Testing has begun on Lloyd's first peer-to-peer data messaging system, which would allow brokers and underwriters to exchange risk data.

Members of the so-called G6 group of managing agents will individually trial the system over the next three months with brokers Benfield and Aon.

G6 is made up of representatives from Amlin, Hiscox, Beazley, Wellington, Catlin and Kiln.

Sue Langley, chief operating officer at Hiscox and chairman of G6, said: "We are on track, by the end of March, to agree the data standards for phase one, which is a simple placement message that pre-dates the broker's visit to the box."

The message, containing 20 pieces of standard data and any additional documentation, is created automatically from the broker's own system.

Langley said: "The key for us is that it doesn't impose a technological solution on anyone.
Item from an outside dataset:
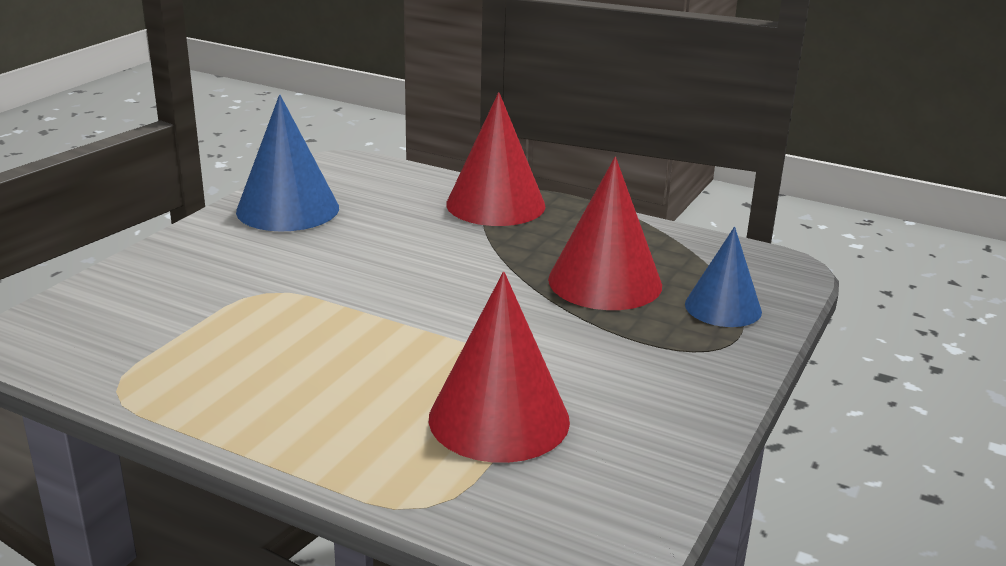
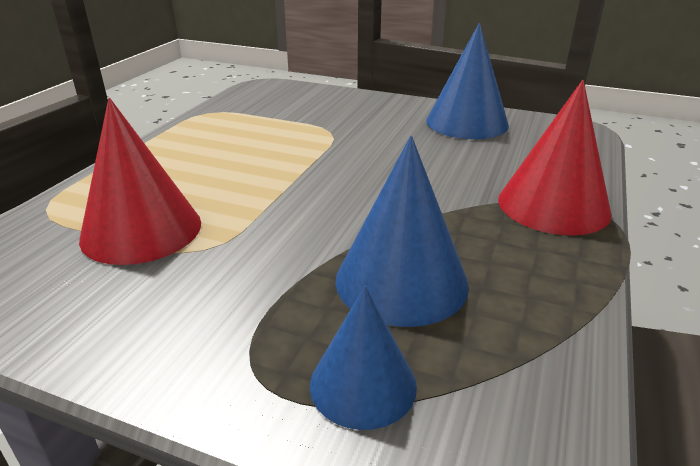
camera: 85 degrees right, 5 degrees up
red cone [548,157,662,310] -> blue cone [335,136,469,327]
It is just about data standards."

Testing of the peer-to-peer system, which allows managing agents and brokers to exchange trading data on a one-to-one basis, is expected to last until the end of June before phase two - looking at the requirement of settlement and money - begins.

Langley said: "The payment process at the moment is cumbersome and convoluted, so we will be looking at ways of simplifying it and speeding it up."

Aon, which already has its own technology package Aon Broking Connections, declined to comment on the G6 testing, but said: "We will work with whoever is prepared to deal electronically on a peer-to-peer basis, and we will open up our technology to anyone who wants to deal with us in that way."

Dennis Mahoney, chairman and chief executive of Aon UK, believes that the future lies in peer-to-peer connectivity and 'straight-through' electronic processing.

He told delegates at a recent FSA conference that the challenges now facing the London market are to eliminate the need for rekeying of information; streamlining workflows and reducing frictional costs; and achieving contract certainty by the end of 2006.